Herzog Blaubarts Burg ("Duke Bluebeard's Castle") (1963) is a film of the opera Bluebeard's Castle by the Hungarian composer Béla Bartók, written in 1911 to a symbolist libretto by the poet and later film theorist Béla Balázs. The film was made for West German television, Süddeutscher Rundfunk, and was produced by Norman Foster, who also performs the lead role. The designer was Hein Heckroth who brought in his old friend Michael Powell, for whom he had designed a number of films, to direct it. The film, which was shot at Dürer Film Ateliers in Salzburg, Austria, was out of circulation for decades because of legal problems.

Balázs' retelling is a modified version of the story of Bluebeard, the wife-killer of legend. In the opera, Bluebeard reluctantly and gradually uncovers the secrets of his psyche to his fourth wife, opening the seven doors in his castle to ultimately reveal the still living previous wives, among whom the horrified Judit must take her place. The only performers are Norman Foster as Bluebeard and Ana Raquel Satre as Judit, his fourth wife, accompanied by the Zagreb Symphony Orchestra conducted by Milan Horvath. It is sung in German although prints exist with English subtitles. A recent print was made which included Powell's notes on the production, displayed as subtitles.

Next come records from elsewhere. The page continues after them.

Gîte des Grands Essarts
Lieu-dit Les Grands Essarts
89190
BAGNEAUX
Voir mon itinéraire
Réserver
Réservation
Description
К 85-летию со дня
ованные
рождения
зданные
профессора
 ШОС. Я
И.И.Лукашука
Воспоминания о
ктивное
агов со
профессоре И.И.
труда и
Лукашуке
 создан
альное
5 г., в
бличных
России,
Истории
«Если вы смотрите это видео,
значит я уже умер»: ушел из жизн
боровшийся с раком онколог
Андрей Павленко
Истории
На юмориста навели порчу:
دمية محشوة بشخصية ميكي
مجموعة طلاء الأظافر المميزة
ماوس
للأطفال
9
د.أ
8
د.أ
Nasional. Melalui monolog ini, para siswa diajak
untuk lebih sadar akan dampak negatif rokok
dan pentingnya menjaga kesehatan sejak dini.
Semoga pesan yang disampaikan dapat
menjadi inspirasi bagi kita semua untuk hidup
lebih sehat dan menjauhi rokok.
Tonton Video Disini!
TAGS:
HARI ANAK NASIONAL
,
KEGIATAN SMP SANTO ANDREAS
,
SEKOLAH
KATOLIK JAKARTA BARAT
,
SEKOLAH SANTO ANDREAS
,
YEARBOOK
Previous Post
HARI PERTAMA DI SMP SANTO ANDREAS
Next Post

Bartók's opera, which did not receive its first mounting until 1918, was widely regarded as "unperformable" due to its lack of stage action. Powell and Heckroth turn this quality to their advantage by creating an intense, expressionist psychodrama, where lighting and abstract décor convey the gradual revelation of Bluebeard's inner torment to his last wife. The vivid colours and semi-abstract, neo-primitive décor designed by Heckroth and his team give the film a suitably oppressive feel.